Hello Jean. The symptoms you are experiencing are pretty common at your stage of treatment. Adjusting dossages is trial & error anyway, that's why it never, or rarely has immediate & long lasting effect. It's a matter of persisting till the good days are more frequent. You say you "try hard" to be possitive, trying like that, with a condition like this, will only put more stress on you & can be counterproductive. I'm not by any means saying give up, more go with the flow, train yourself to just accept that you will have more bad days than good for now. I have been through it myself, Jean. I got another tablet for the anxiety, Propanalol. It worked well for me & once the feeling of being so anxious that I wouldn't answer the door or the phone for fear of who or what was on the other end. I felt able to cope, I even got up infront of a large crowd at my father in laws funeral & gave a speach. It didn't do this by making me drowsy, or zombie like, as so many meds do. I still have my bad days, i'm just recovering from 3 in a row, I felt so terribly lonely. I live on my own & find it hard to motivate myself to do anything, getting a shower is a cause for cellebration. I talk to people via e-mail & have good friends on the photography forum I am on. It helps to make me feel part of human kind. I don't know if all this is of any help to you Jean, it has helped me getting it out in writing. Stay in touch when you can my friend. There is always someone here who is going through the same as you & can help & understand how you feel. Take good care Jean. x Lee.

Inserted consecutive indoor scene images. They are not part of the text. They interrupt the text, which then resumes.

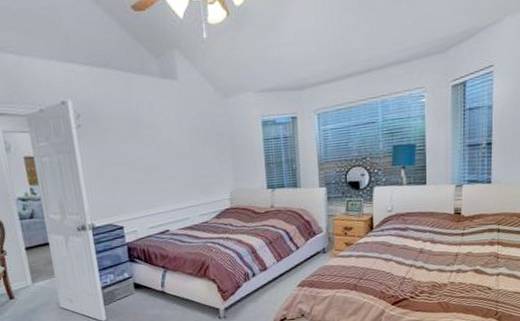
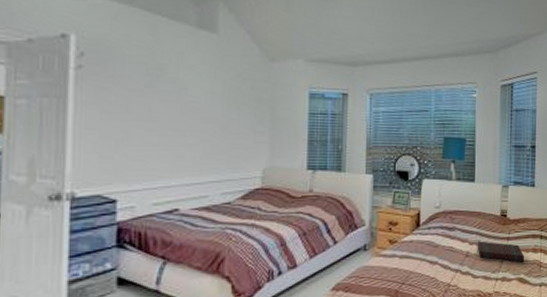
book: none [430,238,481,256] -> present [477,241,525,263]

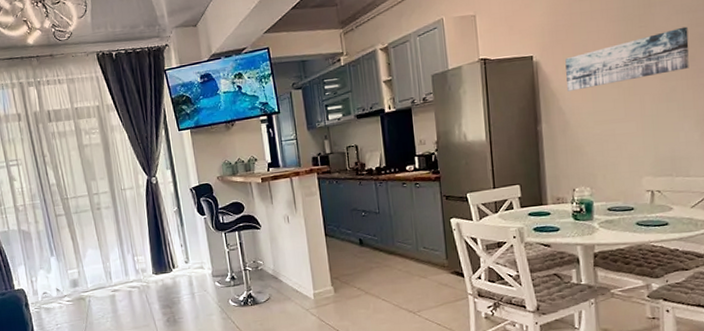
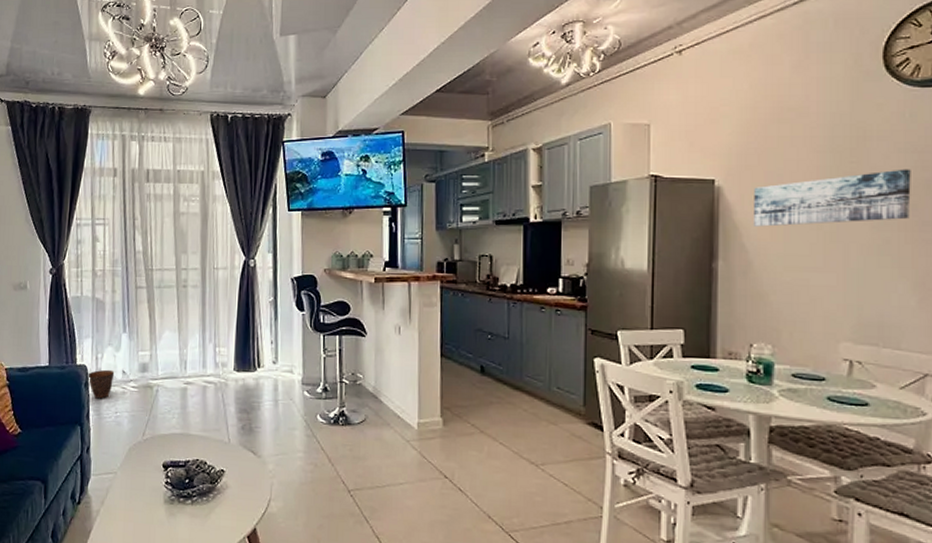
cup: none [25,289,50,316] -> present [86,369,115,399]

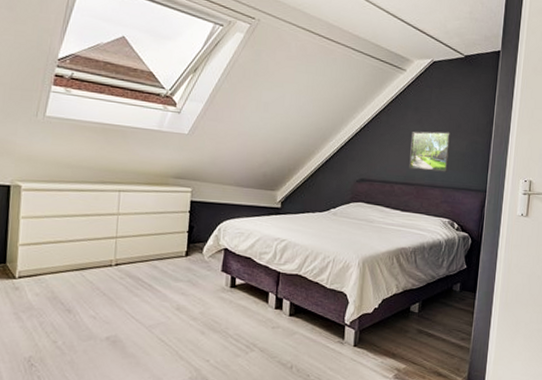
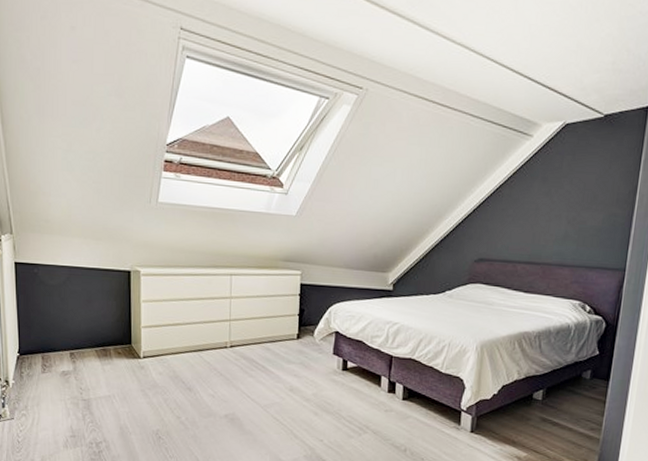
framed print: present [409,131,451,172] -> none [534,203,585,250]

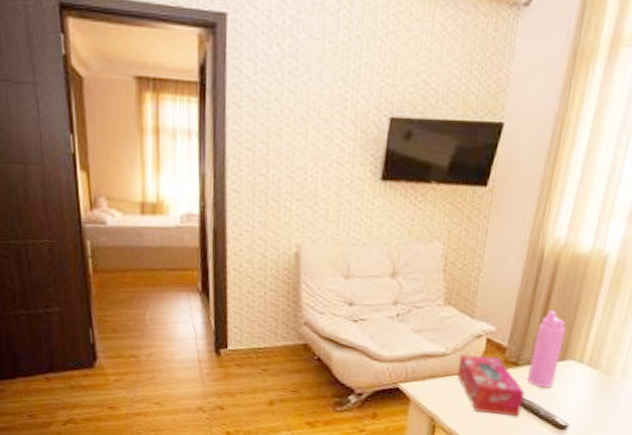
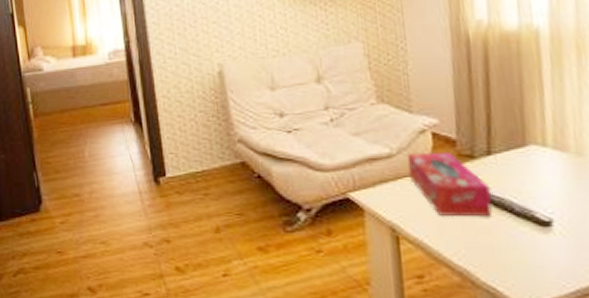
water bottle: present [526,310,566,388] -> none [484,94,522,179]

I really relate to both of you. My drugstore is directly across the street from my house and it took me two days to build up the courage to get my prescription filled. I have to cross a busy street to get there and sometimes I feel like just walking in front of a car and ending this misery. I been taking 20 mg. of citalopram, twice a day, for years. I also have olanzapine that I'm supposed to take at night when I can't sleep but haven't had that particular problem for a while. It was good for me to see someone else felling as I do, not that I would wish anxiety on anyone, LOL. I am psycho, have anxiety, OCD and PTSD

Hi lee

I know you haven't to rely on the medication alone it's not a miracle drug

but I was so hoping things were changing but I just need to take it day by day . Thanks for responding to my problems.

jean x

 

Hi yqueque

Can I ask how many years you have been on citrolpram and have you had  any release from your symptoms where you have felt a lot better.